Thinking ahead: second order impacts?

With the realization that there is still a lot of uncertainty (both with the trajectory of the virus and people’s behaviors towards it) I’m curious what types of second order impacts (or third/fourth order impacts, at this point) might be in store for us.

For example: if stay at home orders persist, or people’s choices leave them at home (voluntary telework, etc.) more this summer – presumably everyone will be running their A/C on hot days, rather than leaving it off while at work.  Would that increase the strain on the electrical grid as compared to “normal” conditions and thereby increase the odds of rolling brownouts, etc?

At this point its all speculative (maybe people will spend more time outside instead?) just thinking out loud.  Any other medium-term impacts on the horizon?  Doesn’t have to be doom and gloom (I’m eating better/healthier, saving money, and fairly happy with my at-home haircuts, would be glad to maintain some of these new habits!).


  • Comments (10)

    • 1

      hadn’t thought about people using more ac this summer. and not to run down the climate rabbit hole but it’s not like it’s going to be any cooler anywhere. so you have a good point. i think the results from texas and other states will be a sort of test to see if it was too early. i already saw a headline about a spike over there. so if it’s a real bad idea based on numbers, maybe more people will stay in? and then there’s your ac issue. hard to say

    • 2

      I don’t have data behind it, but it seems like the grid load from ACs might be down this summer, since larger work spaces tend to be massive and inefficient culprits for AC loads in normal times.

      Happy to see the average personal savings rate has gone up. US society sucks at saving, so hopefully that continues.

      I’m curious to see how undergraduate programs shake out after all of this. It was already on an unsustainable path (eg. crazy tuition growth over recent decades), and students/customers are already pushing back (even suing). Maybe it’ll be a catalyst for positive change in the higher education system.

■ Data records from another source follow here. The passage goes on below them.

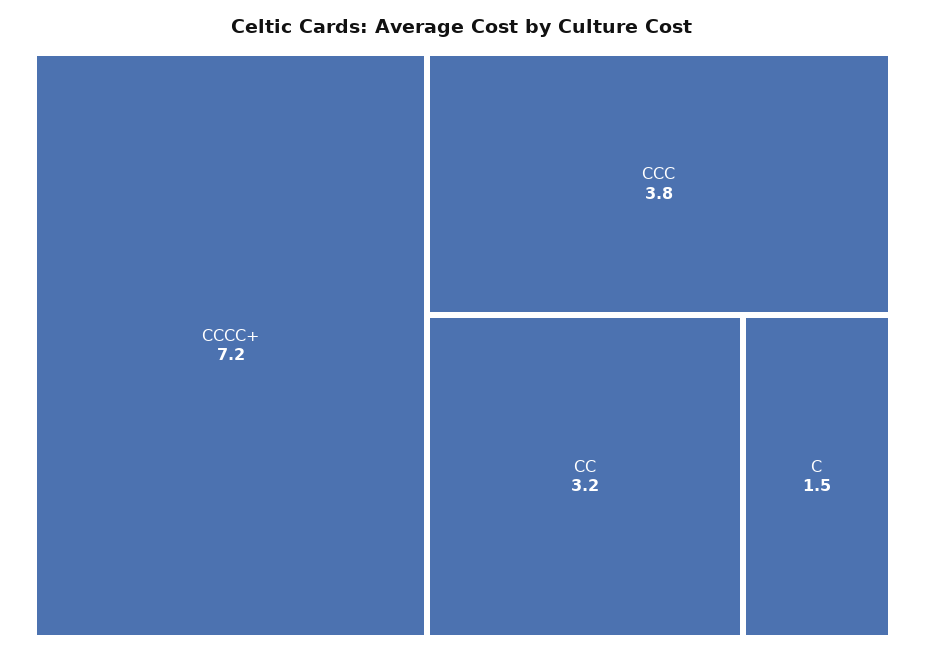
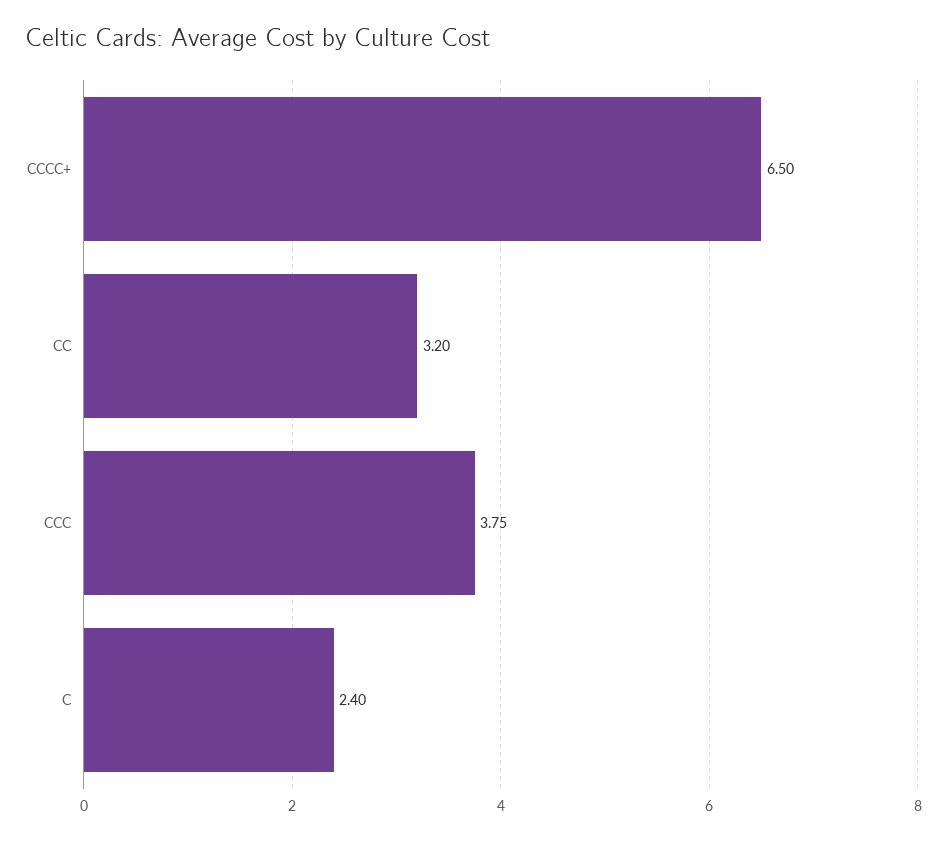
  {
-   "CCCC+": 7.2,
+   "CCCC+": 6.5,
    "CCC": 3.75,
    "CC": 3.2,
-   "C": 1.5
+   "C": 2.4
  }

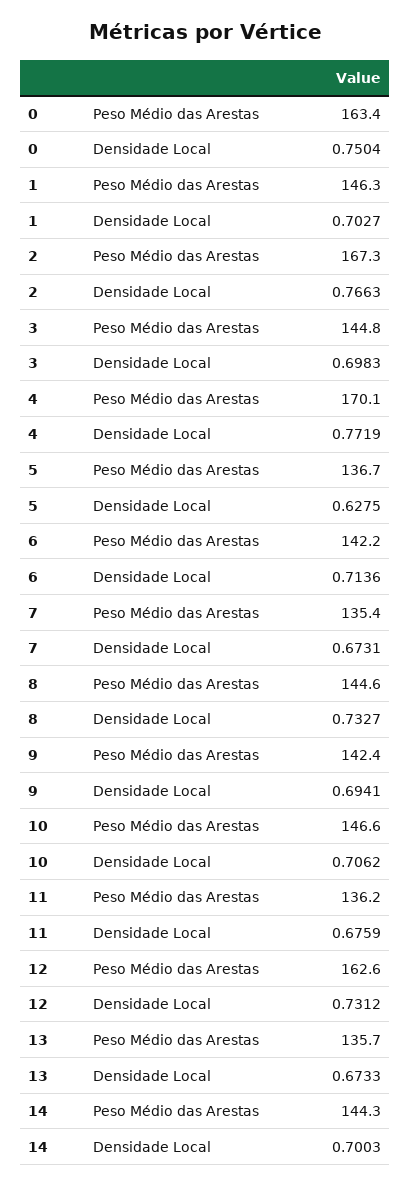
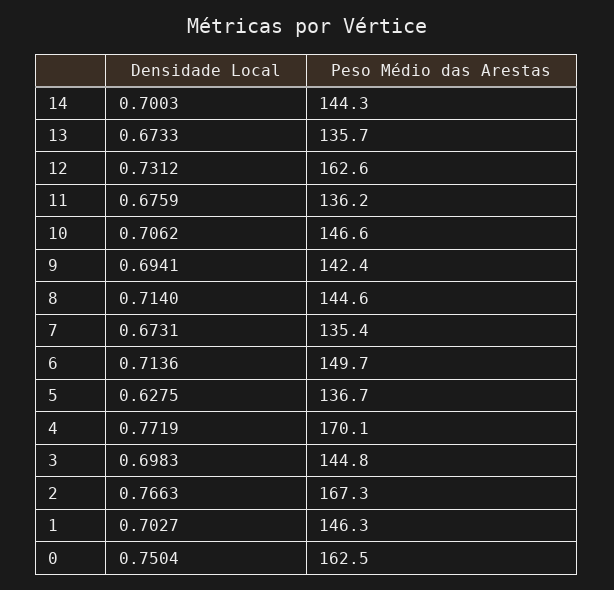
  {
    "0": {
-     "Peso Médio das Arestas": 163.4,
+     "Peso Médio das Arestas": 162.5,
      "Densidade Local": 0.7504
    },
    "1": {
      "Peso Médio das Arestas": 146.3,
      "Densidade Local": 0.7027
    },
    "2": {
      "Peso Médio das Arestas": 167.3,
      "Densidade Local": 0.7663
    },
    "3": {
      "Peso Médio das Arestas": 144.8,
      "Densidade Local": 0.6983
    },
    "4": {
      "Peso Médio das Arestas": 170.1,
      "Densidade Local": 0.7719
    },
    "5": {
      "Peso Médio das Arestas": 136.7,
      "Densidade Local": 0.6275
    },
    "6": {
-     "Peso Médio das Arestas": 142.2,
+     "Peso Médio das Arestas": 149.7,
      "Densidade Local": 0.7136
    },
    "7": {
      "Peso Médio das Arestas": 135.4,
      "Densidade Local": 0.6731
    },
    "8": {
      "Peso Médio das Arestas": 144.6,
-     "Densidade Local": 0.7327
+     "Densidade Local": 0.714
    },
    "9": {
      "Peso Médio das Arestas": 142.4,
      "Densidade Local": 0.6941
    },
    "10": {
      "Peso Médio das Arestas": 146.6,
      "Densidade Local": 0.7062
    },
    "11": {
      "Peso Médio das Arestas": 136.2,
      "Densidade Local": 0.6759
    },
    "12": {
      "Peso Médio das Arestas": 162.6,
      "Densidade Local": 0.7312
    },
    "13": {
      "Peso Médio das Arestas": 135.7,
      "Densidade Local": 0.6733
    },
    "14": {
      "Peso Médio das Arestas": 144.3,
      "Densidade Local": 0.7003
    }
  }

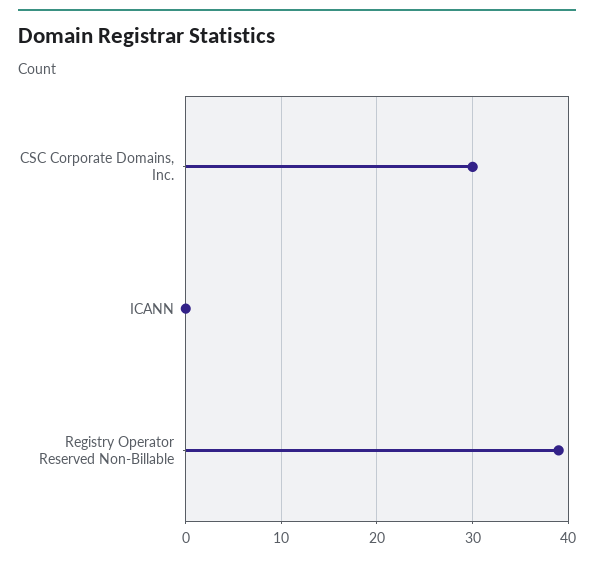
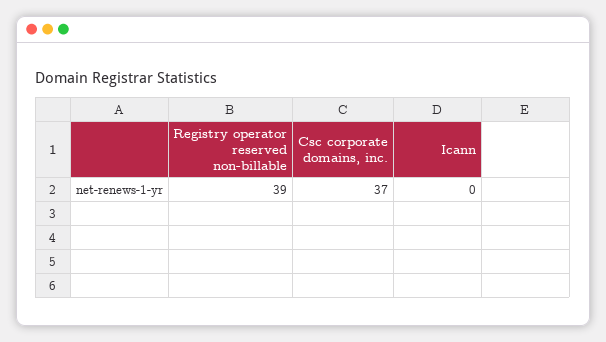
  {
-   "CSC Corporate Domains, Inc.": 30,
+   "CSC Corporate Domains, Inc.": 37,
    "ICANN": 0,
    "Registry Operator Reserved Non-Billable": 39
  }

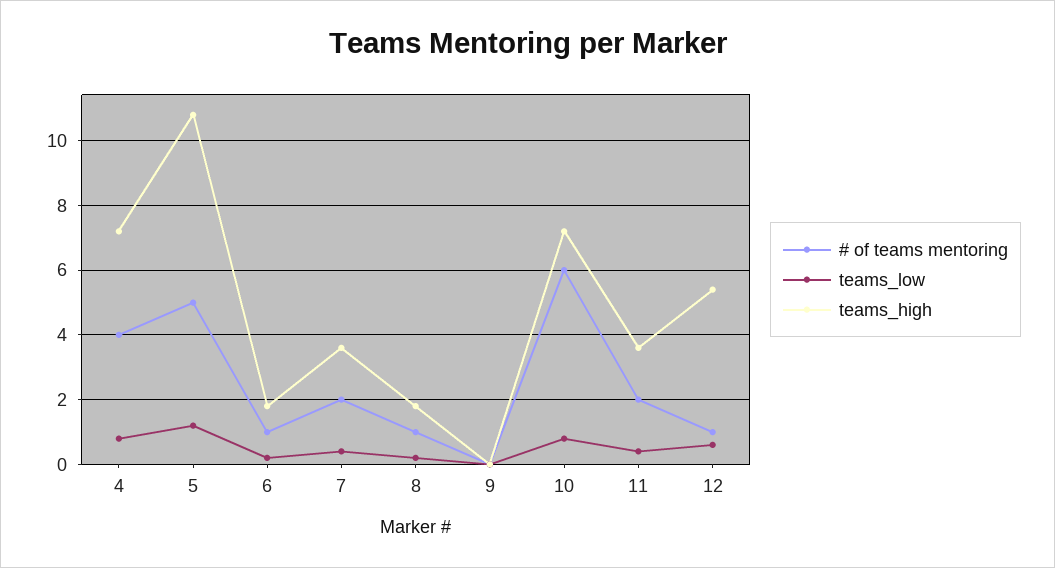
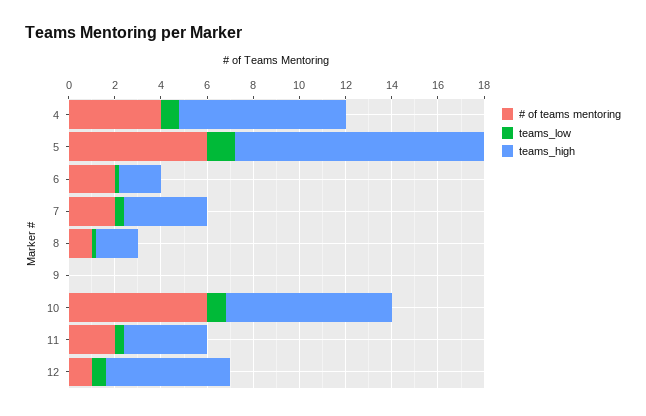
  {
    "# of teams mentoring": {
      "4": 4,
-     "5": 5,
+     "5": 6,
-     "6": 1,
+     "6": 2,
      "7": 2,
      "8": 1,
      "9": 0,
      "10": 6,
      "11": 2,
      "12": 1
    },
    "teams_low": {
      "4": 1,
      "5": 1,
      "6": 0,
      "7": 0.5,
      "8": 0,
      "9": 0,
      "10": 1,
      "11": 0.5,
      "12": 0.5
    },
    "teams_high": {
      "4": 7,
      "5": 11,
      "6": 2,
      "7": 3.5,
      "8": 2,
      "9": 0,
      "10": 7,
      "11": 3.5,
      "12": 5.5
    }
  }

      Another positive will be the growth in telemedicine, something that has needed to happen but faced headwinds due to older practitioners who didn’t want to transition to Electronic Medical Records, etc.

      • 3

        Even better re: post-secondary education would be the resurgence of and increased respect for tradecraft and (craft) manufacturing in the US. Our society has been enthralled by the false dichotomy of “four year degrees or else” and far too many people get pushed into the college debt accumulation machine with little to show for it. Humans, at our core, make, create, tinker and explore, and so many hands-on/builder folks don’t have viable career options in the current structure. Education is important, but college doesn’t necessarily equal education. The information economy and overseas manufacturing has gutted so many sectors, and I’d love to see a 2030 where significantly more students could pursue their innate talents rather than get hammered into ill-fitting undergraduate degrees. Sure, that’d throw a wrench in the financial industry’s debt packaging wizardry, but oh well. And I say all this as a career educator with two graduate degrees: we’ve been doing this all wrong for too long, and this crisis represents a long overdue opportunity to adjust.

    • 2

      I’ve thought about this, too. At this point, your guess is as good as mine but neither are as good as actual data. That said, I do understand where you’re coming from because, well, we want to prepare for the possibility. Unfortunately, I’m not a hard core data analyst, so this is beyond my personal scope. I do, however, know what I know and that is this:

      At the home base, I currently have a single, 100W solar panel and plan to add at least two more (and a few more batteries) to my array setup. If I have to, I’ll move my refrigerator/freezer to that circuit to keep food preserved. As for keeping myself cool, I currently have 4 solar sails that provide decent shade and usually resort to groundwater temperature baths during the height of summer. 😉

    • 3

      I’m preparing for a second wave that I think is inevitable. Every time I go to the grocery store I buy a pack of toilet paper, paper towels, and bottled water.

      I’m mostly just saving money like I never have before, and pulling out cash every time I go to the ATM.

      I’m also worried about a grid failure, but a lot of my prepping is double dip, so I’m not doing anything that I haven’t already done – except finally buy a water filter with some of my stimulus check.


      • 3

        I think this is a brilliant strategy. Little, almost imperceivable steps, still get you where you want to be -and without making it noticeable/obvious to the outside observer.

        I’ve been doing something similar. Every time I go to the store, I buy coffee -even if I don’t need it. Because, I’ll be damned if I’m going to subject my family to my caffeine withdrawal. LOL

        I’m with you on the grid failure and I think getting a water filter/purifier is a great investment with a potentially massive payout.

      • 3

        HA. I have a percolator and a coleman camp stove for exactly the same fear about coffee.

      • 2

        Yup. A love of camping and having the equipment already really helps! 😉

      • 2

        LOL. I actually don’t like camping at all and I literally bought the coleman stove and peroclator after having one too many power outages and needing coffee.

        Like I said- beginner prepper. haha.